The verdict strikes down a law drafted in California in 2005 under Governor Schwarzenegger's tenure that was to give the state the power to fine merchants for selling games that contain any violence toward human characters to customers under the age of 18. It was never enforced. Several other states have attempted to create similar laws, never with success.

However, now that the highest court in the land has had its say-which, by the way, falls in line with rulings issued by lower courts in the past-this could be the final word on the subject in the U.S. -or at least until another politician attempts to curry favour with conservative parents who fear and fail to understand the medium.

Beyond its legal ramifications, the ruling does something else: It states clearly that video games as capable of communicating ideas. As with any other artistic medium, games may contain violence, sexuality, and other forms of mature content, but potential exists for significant meaning to be found in any or all of it. And that's not something the government can or should attempt to regulate.

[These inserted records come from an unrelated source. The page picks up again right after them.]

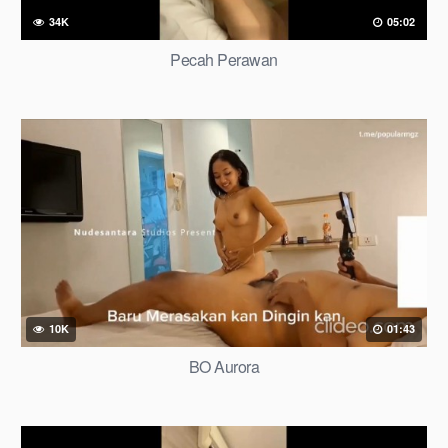
34K
05:02
Pecah Perawan
10K
01:43
BO Aurora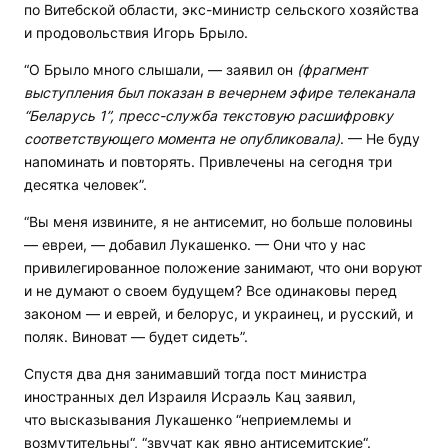
по Витебской области, экс-министр сельского хозяйства
и продовольствия Игорь Брыло.
“О Брыло много слышали, — заявил он
(фрагмент
выступления был показан в вечернем эфире телеканала
“Беларусь 1”, пресс-служба текстовую расшифровку
соответствующего момента не опубликовала)
. — Не буду
напоминать и повторять. Привлечены на сегодня три
десятка человек”.
“Вы меня извините, я не антисемит, но больше половины
— евреи, — добавил Лукашенко. — Они что у нас
привилегированное положение занимают, что они воруют
и не думают о своем будущем? Все одинаковы перед
законом — и еврей, и белорус, и украинец, и русский, и
поляк. Виноват — будет сидеть”.
Спустя два дня занимавший тогда пост министра
иностранных дел Израиля Исраэль Кац заявил,
что высказывания Лукашенко “неприемлемы и
возмутительны“, “звучат как явно антисемитские“.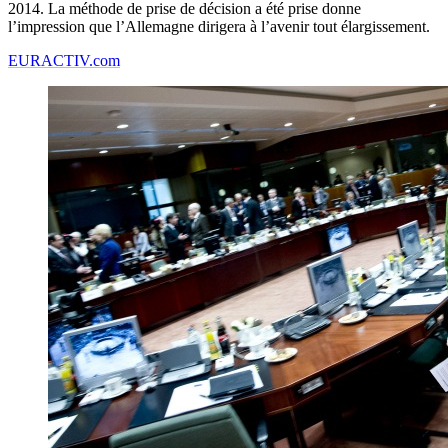
2014. La méthode de prise de décision a été prise donne
l’impression que l’Allemagne dirigera à l’avenir tout élargissement.
EURACTIV.com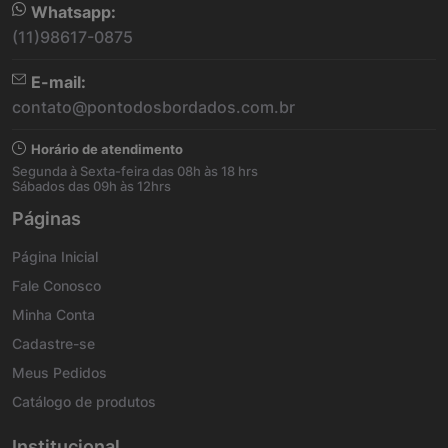
Whatsapp:
(11)98617-0875
E-mail:
contato@pontodosbordados.com.br
Horário de atendimento
Segunda à Sexta-feira das 08h às 18 hrs
Sábados das 09h às 12hrs
Páginas
Página Inicial
Fale Conosco
Minha Conta
Cadastre-se
Meus Pedidos
Catálogo de produtos
Institucional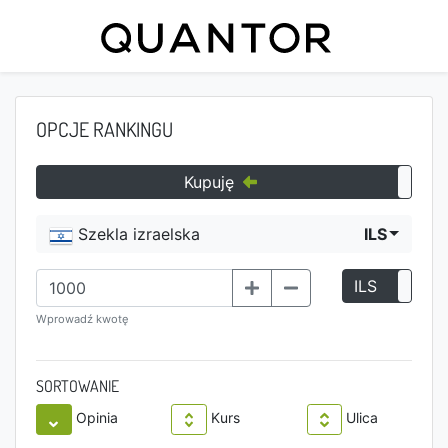
OPCJE RANKINGU
Kupuję
Szekla izraelska
ILS
ILS
P
Wprowadź kwotę
SORTOWANIE
Opinia
Kurs
Ulica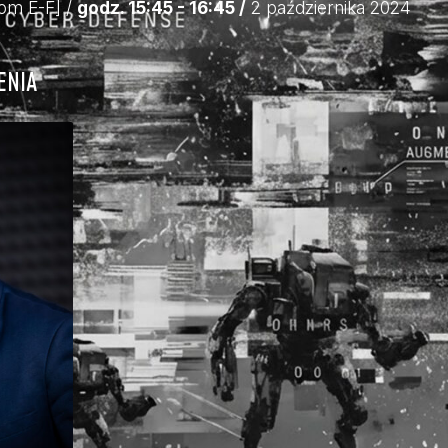
oom E-F]
/
godz. 15:45 - 16:45 /
2 października 2024
ENIA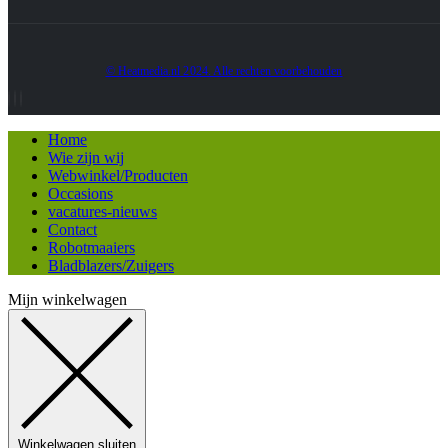
© Heatmedia.nl 2024. Alle rechten voorbehouden
Home
Wie zijn wij
Webwinkel/Producten
Occasions
vacatures-nieuws
Contact
Robotmaaiers
Bladblazers/Zuigers
Mijn winkelwagen
Winkelwagen sluiten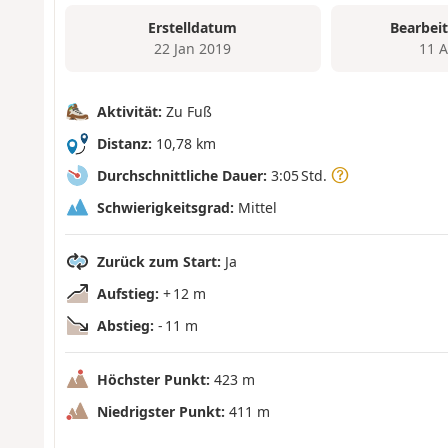
Erstelldatum
Bearbei
22 Jan 2019
11 
Aktivität:
Zu Fuß
Distanz:
10,78 km
Durchschnittliche Dauer:
3:05 Std.
Schwierigkeitsgrad:
Mittel
Zurück zum Start:
Ja
Aufstieg:
+ 12 m
Abstieg:
- 11 m
Höchster Punkt:
423 m
Niedrigster Punkt:
411 m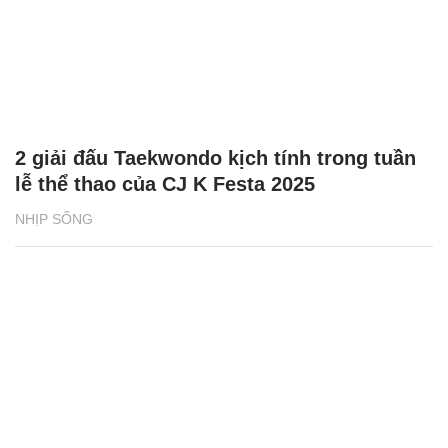
2 giải đấu Taekwondo kịch tính trong tuần
lễ thể thao của CJ K Festa 2025
NHỊP SỐNG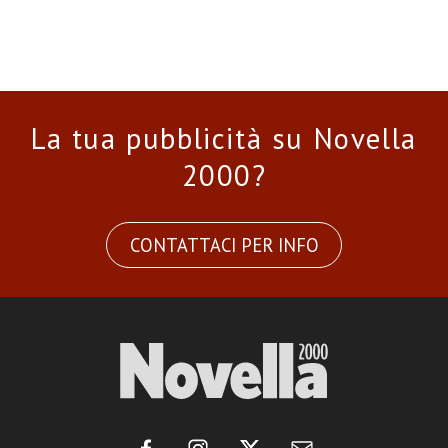
La tua pubblicità su Novella
2000?
CONTATTACI PER INFO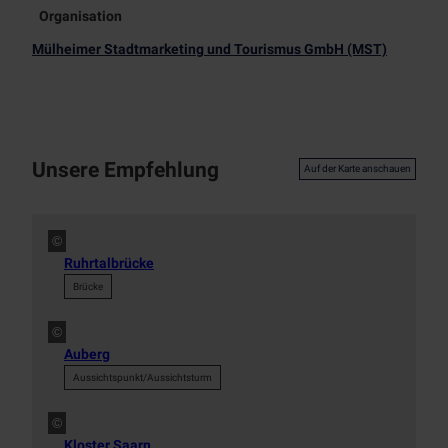
Organisation
Mülheimer Stadtmarketing und Tourismus GmbH (MST)
Unsere Empfehlung
Auf der Karte anschauen
©
Ruhrtalbrücke
Brücke
©
Auberg
Aussichtspunkt/Aussichtsturm
©
Kloster Saarn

Here is the first spot in the Supreme Court's 92-page decision that specifically addresses the medium's ability to convey messages and ideas:

"Video games qualify for First Amendment protection. Like protected books, plays, and movies, they communicate ideas through familiar literary devices and features distinctive to the medium. And "the basic principles of freedom of speech . . . do not vary" with a new and different communication medium."

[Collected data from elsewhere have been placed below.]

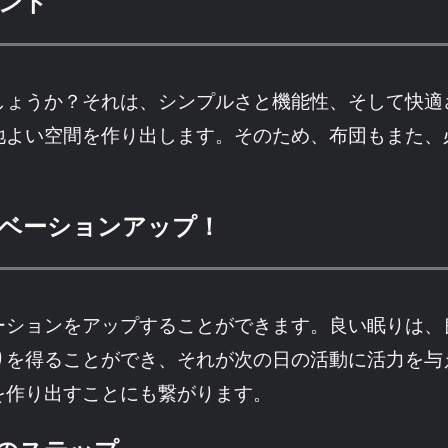
ント
しょうか？それは、シンプルさと機能性、そして快適
地よい空間を作り出します。そのため、布団もまた、
ベーションアップ！
ーションをアップすることができます。良い眠りは、
りを得ることができ、それが次の日の活動に活力を与
を作り出すことにも繋がります。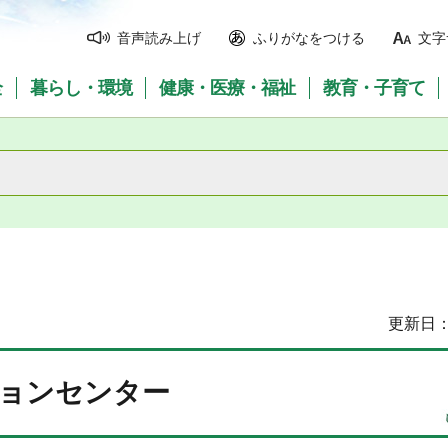
音声読み上げ
ふりがなをつける
文字
全
暮らし・環境
健康・医療・福祉
教育・子育て
更新日：
ョンセンター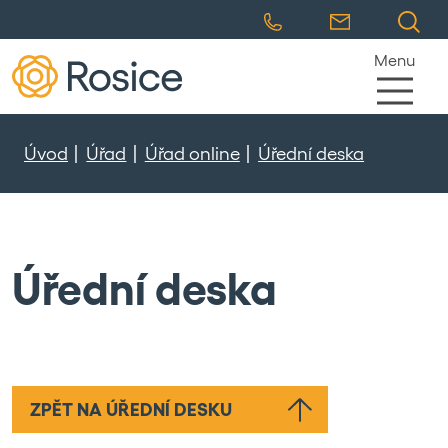
Menu
Úvod
Úřad
Úřad online
Úřední deska
Úřední deska
ZPĚT NA ÚŘEDNÍ DESKU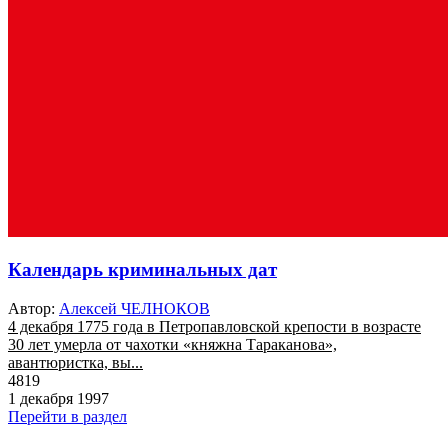
Календарь криминальных дат
Автор:
Алексей ЧЕЛНОКОВ
4 декабря 1775 года в Петропавловской крепости в возрасте
30 лет умерла от чахотки «княжна Тараканова»,
авантюристка, вы...
4819
1 декабря 1997
Перейти в раздел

Similarly, the following extract shows that the Supreme Court clearly places games in the company of other forms of media (and provides a chuckle-worthy comparison that proves the justices aren't without a sense of humour):

"Reading Dante is unquestionably more cultured and intellectually edifying than playing Mortal Kombat. But these cultural and intellectual differences are not constitutional ones. Crudely violent video games, tawdry TV shows, and cheap novels and magazines are no less forms of speech than The Divine Comedy, and restrictions upon them must survive strict scrutiny."

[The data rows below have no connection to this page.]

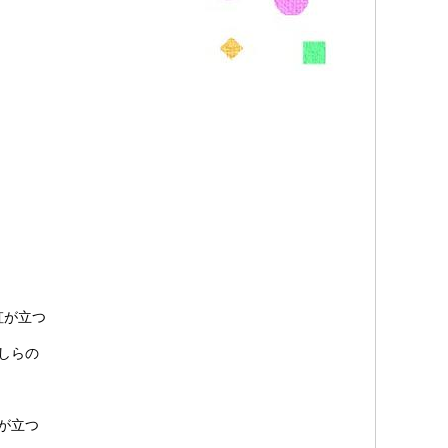
虹が立つ
しらの
が立つ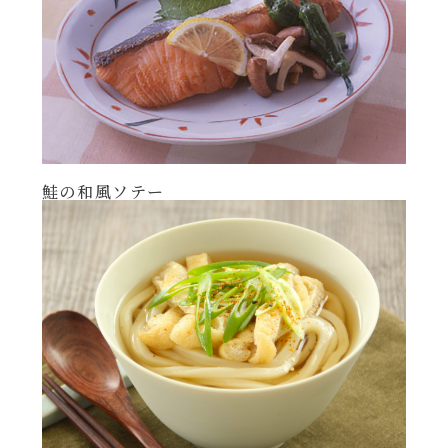
年末年始
その他
鮭の和風ソテー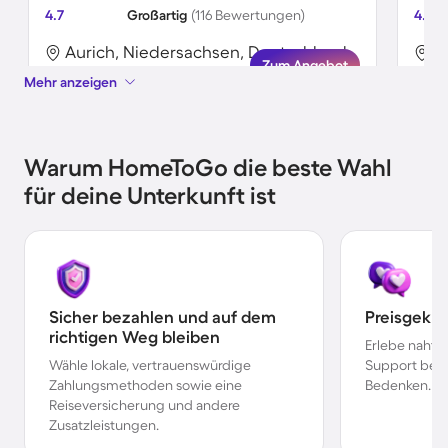
4.7
Großartig
(116 Bewertungen)
4.8
Aurich, Niedersachsen, Deutschland
A
Zum Angebot
Mehr anzeigen
Warum HomeToGo die beste Wahl
für deine Unterkunft ist
Sicher bezahlen und auf dem
Preisgekr
richtigen Weg bleiben
Erlebe nahtl
Wähle lokale, vertrauenswürdige
Support bei 
Zahlungsmethoden sowie eine
Bedenken.
Reiseversicherung und andere
Zusatzleistungen.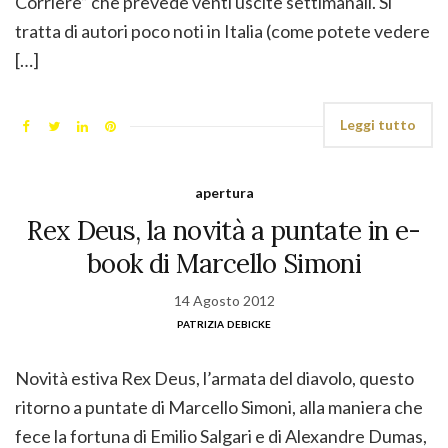
Corriere” che prevede venti uscite settimanali. Si
tratta di autori poco noti in Italia (come potete vedere
[…]
Leggi tutto
apertura
Rex Deus, la novità a puntate in e-
book di Marcello Simoni
14 Agosto 2012
patrizia debicke
Novità estiva Rex Deus, l’armata del diavolo, questo
ritorno a puntate di Marcello Simoni, alla maniera che
fece la fortuna di Emilio Salgari e di Alexandre Dumas,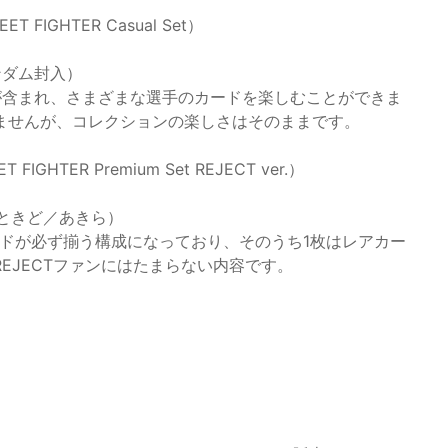
FIGHTER Casual Set）
ンダム封入）
が含まれ、さまざまな選手のカードを楽しむことができま
ませんが、コレクションの楽しさはそのままです。
GHTER Premium Set REJECT ver.）
／ときど／あきら）
ードが必ず揃う構成になっており、そのうち1枚はレアカー
EJECTファンにはたまらない内容です。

And perhaps the most important insight in the ruling:

"Like the protected books, plays, and movies that preceded them, video games communicate ideas-and even social messages-through many familiar literary devices (such as characters, dialogue, plot, and music) and through features distinctive to the medium (such as the player's interaction with the virtual world). That suffices to confer First Amendment protection. Under our Constitution, "esthetic and moral judgments about art and literature...are for the individual to make, not for the Government to decree, even with the mandate or approval of a majority.""

So there you have it, straight from the Supreme Court: Games can communicate ideas and even social messages. People may not always like what they have to say, but, as with any art form, it's up to individuals-in this case, parents-to make up their own minds about the ideas they encounter and decide whether they are appropriate for minors.

The U.S. government should not-and, according to this ruling, will not-play the role of gatekeeper to ideas.